The Omniblogus - Part One

It begins, like they all do, with 1992.
I had recently moved into a new neighborhood. It was my summer vacations. I didn't know anyone there. So in the afternoon, i went out on the street. There was a game of cricket in progress. My uncle asked the older boys to let me play. i was wearing a replica of the shirt worn by the pakistan team in the world cup earlier that year. i was nine. they asked me to field at third man, and called me world cup.
my cricket playing career moved little further throughout the rest of my life - no one needed to know my name, no one wanted me in their side, and i was always at third man.

i couldn't hope to bat; a fact i blame it on whoever taught me how to bat when i was really young. as a left hander the right handed grip imposed upon me meant that i was forever trapped being a leg-pay-lapparroo type rightie rather than a cover-drive-smoking leftie.

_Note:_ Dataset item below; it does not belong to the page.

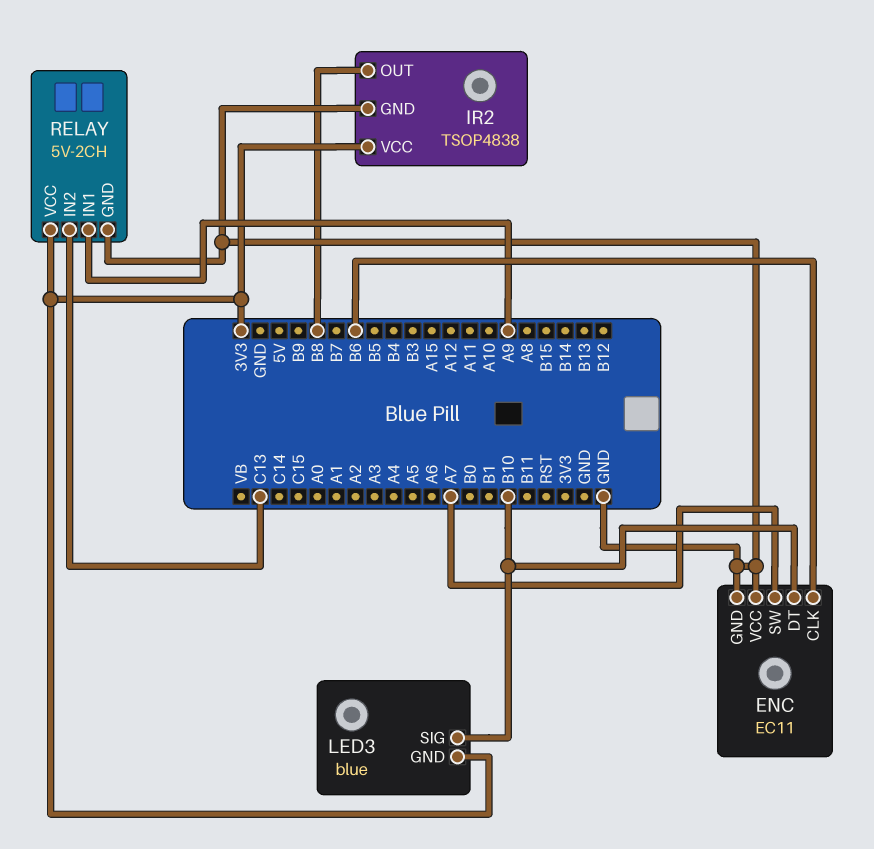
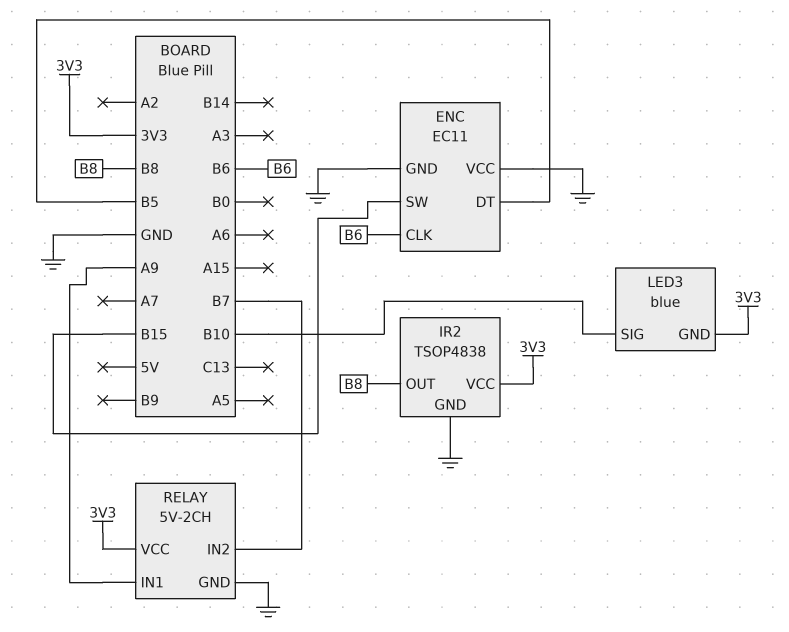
ENC pin DT: B10 -> B5
ENC pin SW: A7 -> B15
RELAY pin IN2: C13 -> B7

as for bowling, let's just say that most batsmen i got out would say 'i didn't realise it would get to me so slowly...' the people to blame here are wasim and waqar, since because of them i was obsessed with being a fast bowler. unfortunately if i couldn't bowl - for some inexplicable reason - anything which could be classified as fast. i would have had the sense to see that and move onto something new if those two hadn't made being a fast bowler such an essential aspect of being a badass.
i realised the only talent i had was at sledging, and being a crooked umpire.
i also realised - which you may also be able to after reading the above excuses - that like every pakistani, i was prone to blaming every personal problem on nefarious forces beyond the realm of my control.
the sad truth was that i could never ever play cricket.

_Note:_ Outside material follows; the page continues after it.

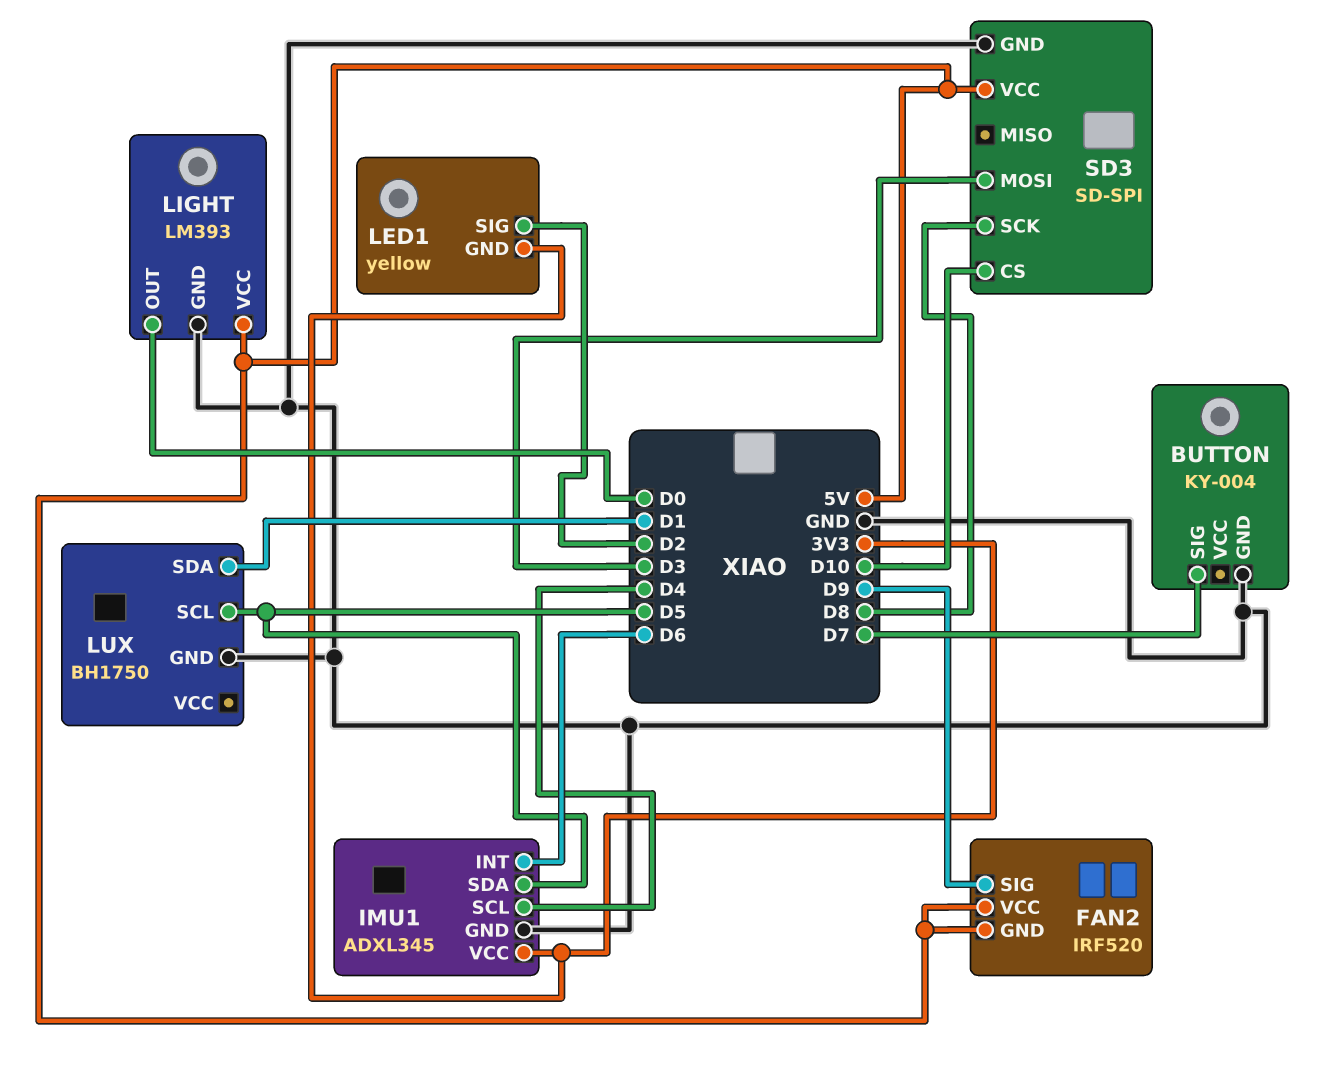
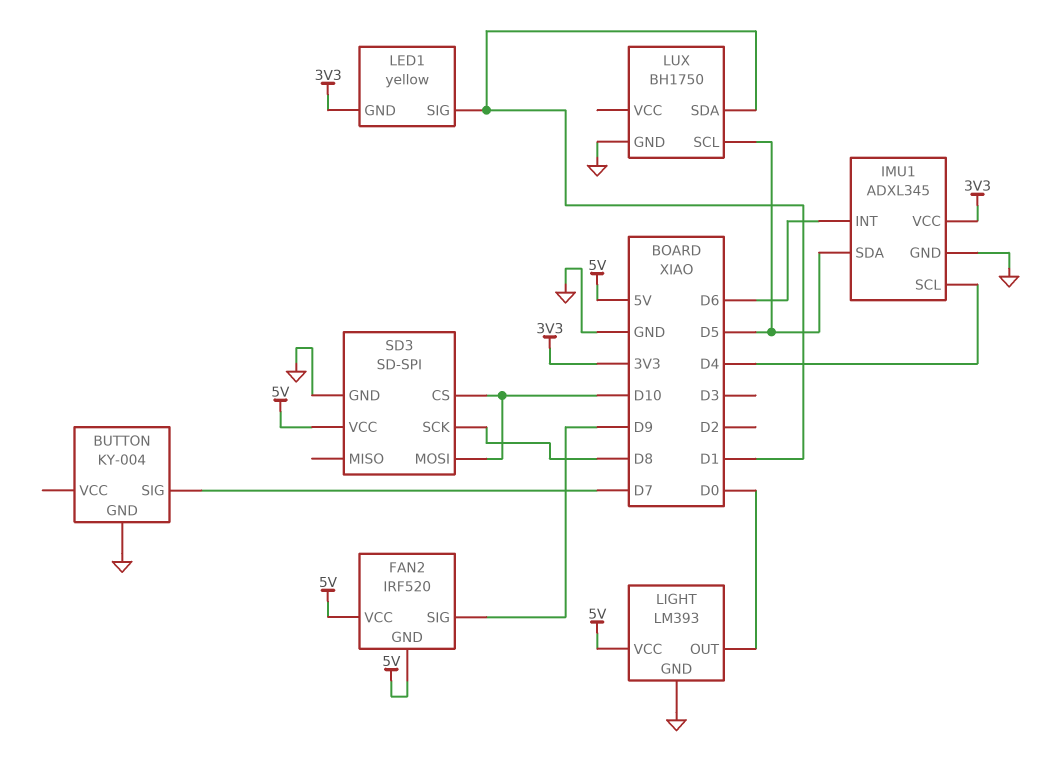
LED1 pin SIG: D2 -> D1
SD3 pin MOSI: D3 -> D10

but that didn't mean i couldn't love it.
i was part of a generation - a generation that first tasted cricket on that wondrous world cup of 1992. it was like watching irreversible, the ending of the movie came at the beginning. my first taste of cricket was at the top. inevitably, the only way to go was down.
but of course, pakistan being pakistan, the journey went down, but it went every where else in between as well.

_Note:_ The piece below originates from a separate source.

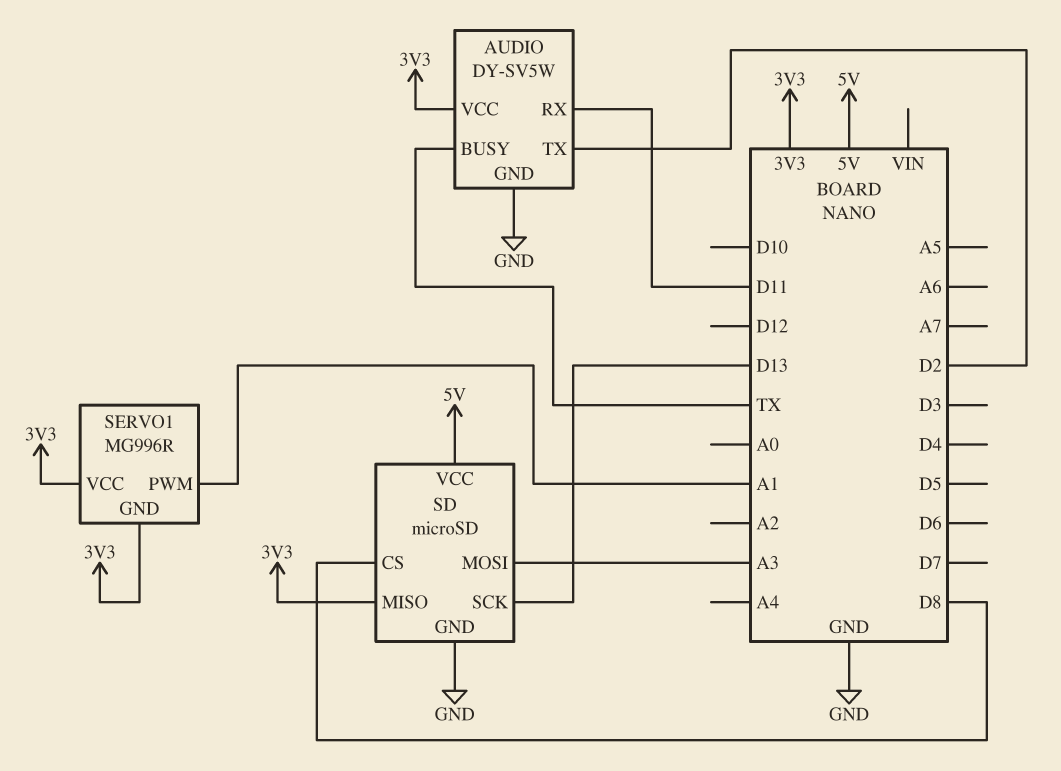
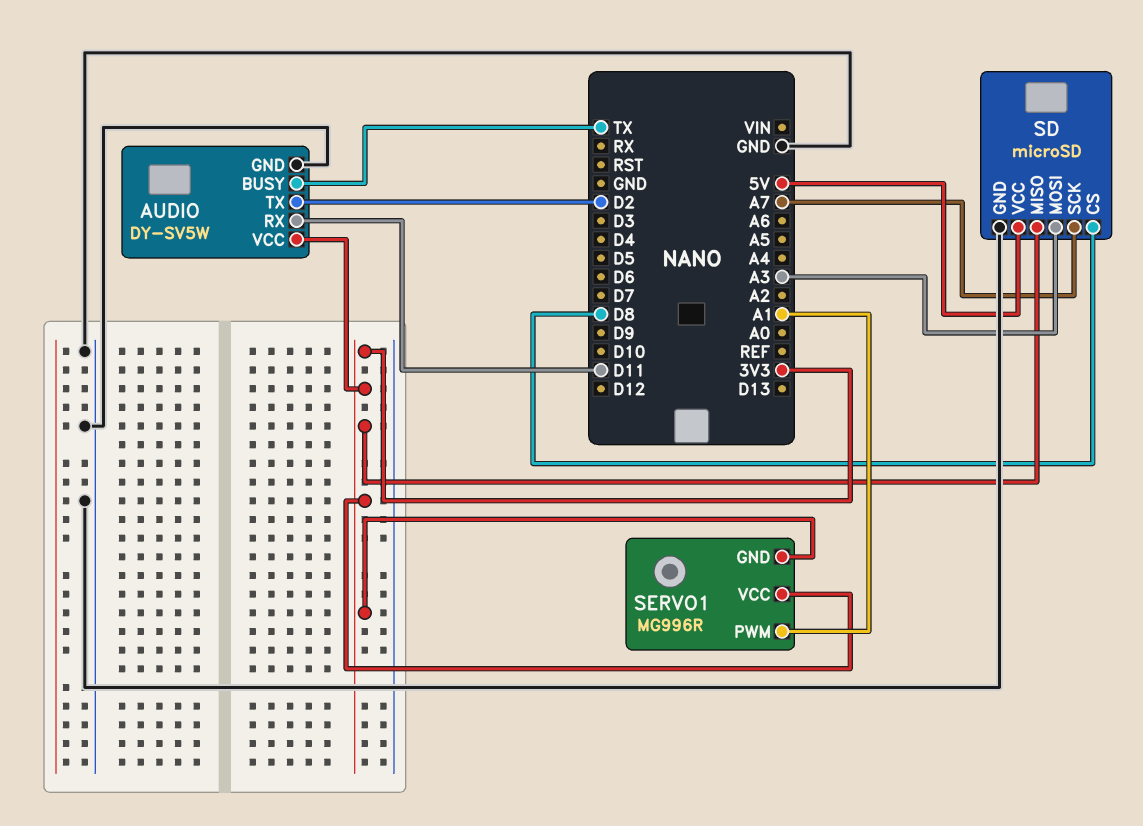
SD pin SCK: D13 -> A7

bitch slapping the poms with the 'dark art',

the ball refusing to scrape through symcox's stumps in faisalabad,
the first time i kissed a man (saeed anwar on the tv screen following that innings)

all out to kumble,
invincible in sharjah

watching the ultimate houdini by razzaq,


and grounds in nairobi becoming part of folklore...

then, a seminal event took place.

in 1999 world cup, pakistan looked set to conquer the world. the loss to bangladesh meant that we had even satisfied the bookies' hunger.

but then the world came crashing down.

the narrative of pakistani cricket changed course. in ancient times, entire civilizations would die out if a river changed course. now, pakistan too, became to transform.
slowly, but surely, pakistan began to change.

it has often been argued that the pakistani identity - surely one of the most fraught concepts of contemporary times - is best crystallized in the game of cricket, and embodied by the cricket team.
that identity was rapidly coming under threat.